Gloria sees him do it, and her rage somehow invokes a lighting bolt that hits the top of her head (causing her adult nervous twitch of scratching that spot). The lightning causes both to faint, we see that both are carrying monster toys that match the monsters they manifest as adults.
That’s all the explanation we ever get.
The third morning she brings Oscar, Joel, and Garth, along with laptops and phones, to demonstrate what’s happening. Real-time newsfeeds confirm the monster apes Gloria’s every movement.
It also turns out that she can feel missiles fired at the monster, and she inadvertently destroys a helicopter that crashes into her forehead (which also hurts). Gloria panics and faints, Oscar goes to help her, and that is when a giant robot appears mimicking Oscar’s movements.
Gloria, horrified at the damage and death of the helicopter pilot, determines to stop (and to stop drinking). With Oscar’s help, she gets a Korean translation of a message that she’s sorry and won’t appear any more. She makes what she intends as a last appearance to write that message on the ground, carefully tracing the Korean characters.
Then, from loneliness, she spends the night with Joel (because he’s the cute one), but that invokes serious jealousy from Oscar, who turns out to be a self-hating manipulative asshat who wants to possess Gloria. He threatens to rampage through Seoul unless Gloria continues drinking with them and does not return to her boyfriend Tim who has showed up in town hoping to get Gloria back.
At this point things get a bit ugly (definitely not funny) — none of the male characters are worth a damn, but Oscar especially. (This is very much Anne Hathaway’s movie.) Things get violent between Gloria and Oscar as he seeks to control her and she seeks to escape.
The problem is that Oscar has the upper hand because of his ability to rampage murderously in Seoul. Gloria isn’t strong enough to stop him.

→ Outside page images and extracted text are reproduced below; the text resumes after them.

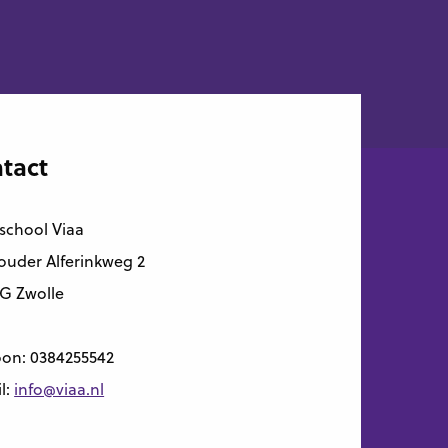
tact
school Viaa
uder Alferinkweg 2
G Zwolle
oon:
0384255542
l:
info@viaa.nl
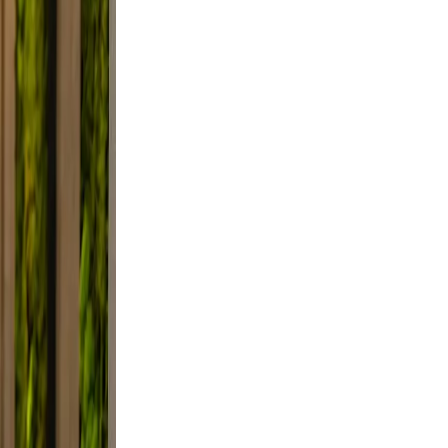
 Use
smile.
ed, and
y, not
lfie
light,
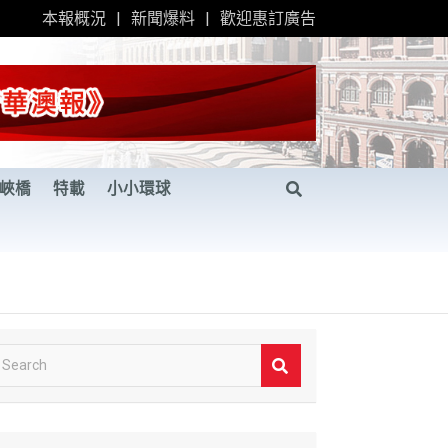
本報概況
新聞爆料
歡迎惠訂廣告
峽橋
特載
小小環球
S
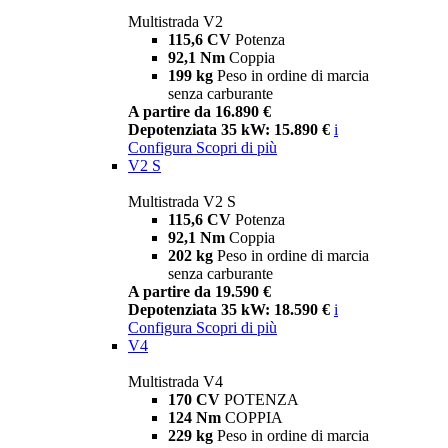
Multistrada V2
115,6 CV
Potenza
92,1 Nm
Coppia
199 kg
Peso in ordine di marcia
senza carburante
A partire da 16.890 €
Depotenziata 35 kW: 15.890 €
i
Configura
Scopri di più
V2 S
Multistrada V2 S
115,6 CV
Potenza
92,1 Nm
Coppia
202 kg
Peso in ordine di marcia
senza carburante
A partire da 19.590 €
Depotenziata 35 kW: 18.590 €
i
Configura
Scopri di più
V4
Multistrada V4
170 CV
POTENZA
124 Nm
COPPIA
229 kg
Peso in ordine di marcia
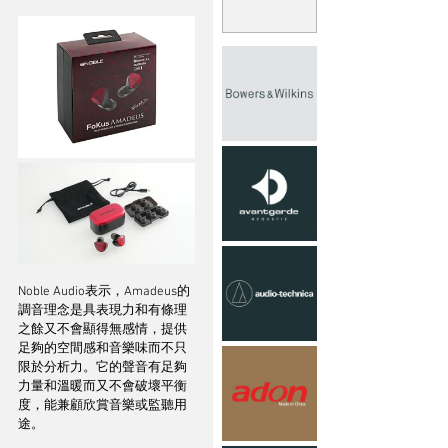
Noble Audio表示，Amadeus的
調音理念是具表現力和有條理
之餘又不會顯得無感情，提供
足夠的空間感和音樂味而不只
限於分析力。它的聲音有足夠
力量和溫暖而又不會破壞平衡
度，能兼顧欣賞音樂或監聽用
途。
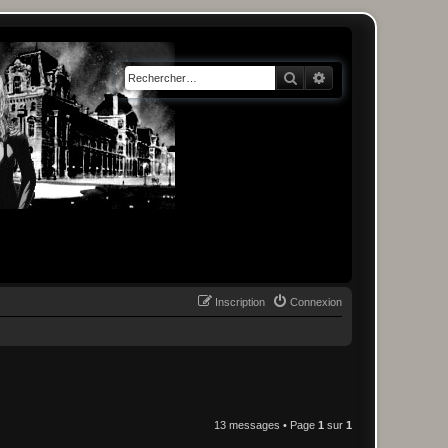
Rechercher
Recherche avancée
Inscription
Connexion
13 messages • Page
1
sur
1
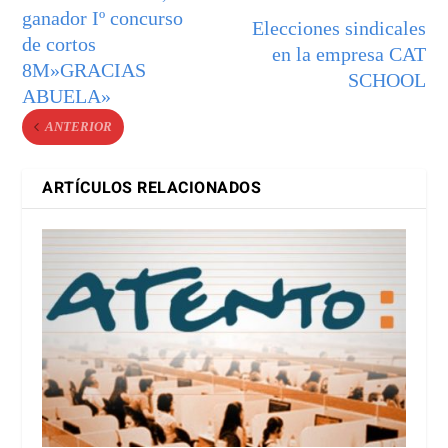
ganador Iº concurso
Elecciones sindicales
de cortos
en la empresa CAT
8M»GRACIAS
SCHOOL
ABUELA»
ANTERIOR
ARTÍCULOS RELACIONADOS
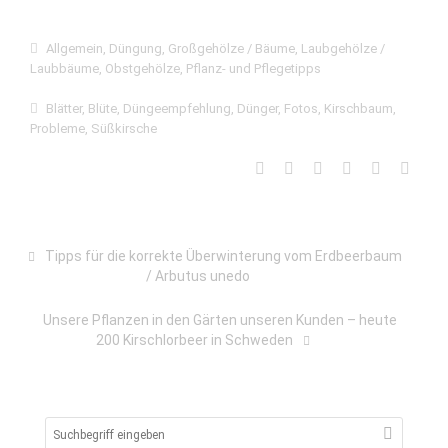
Allgemein
,
Düngung
,
Großgehölze / Bäume
,
Laubgehölze /
Laubbäume
,
Obstgehölze
,
Pflanz- und Pflegetipps
Blätter
,
Blüte
,
Düngeempfehlung
,
Dünger
,
Fotos
,
Kirschbaum
,
Probleme
,
Süßkirsche
Tipps für die korrekte Überwinterung vom Erdbeerbaum
/ Arbutus unedo
Unsere Pflanzen in den Gärten unseren Kunden – heute
200 Kirschlorbeer in Schweden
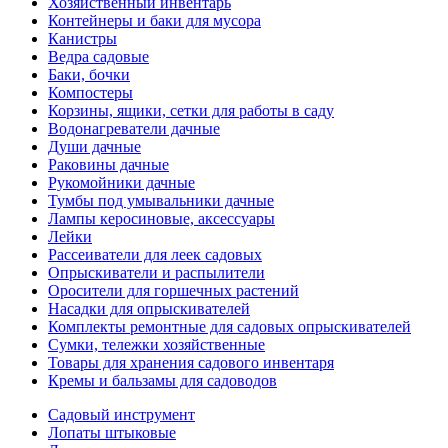
Хозяйственный инвентарь
Контейнеры и баки для мусора
Канистры
Ведра садовые
Баки, бочки
Компостеры
Корзины, ящики, сетки для работы в саду
Водонагреватели дачные
Души дачные
Раковины дачные
Рукомойники дачные
Тумбы под умывальники дачные
Лампы керосиновые, аксессуары
Лейки
Рассеиватели для леек садовых
Опрыскиватели и распылители
Оросители для горшечных растений
Насадки для опрыскивателей
Комплекты ремонтные для садовых опрыскивателей
Сумки, тележки хозяйственные
Товары для хранения садового инвентаря
Кремы и бальзамы для садоводов
Садовый инструмент
Лопаты штыковые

I won’t spoil the ending, you should see it for yourself. I’ll just say that Gloria does come up with a satisfying solution. There is also the very last beat of the film, which is damn near perfect — certainly quite delightful and kind of funny.
The film isn’t perfect (almost no film is). It leaves some things unexplained. (Did Oscar burn down his bar? Why does he park in the middle of the parking lot far from the door? Where, exactly, does all this originate?)
As such I give it a strong Ah! rating and recommend it for any fan of interesting and inventive stories.
Stay colossal, my friends! Go forth and spread beauty and light.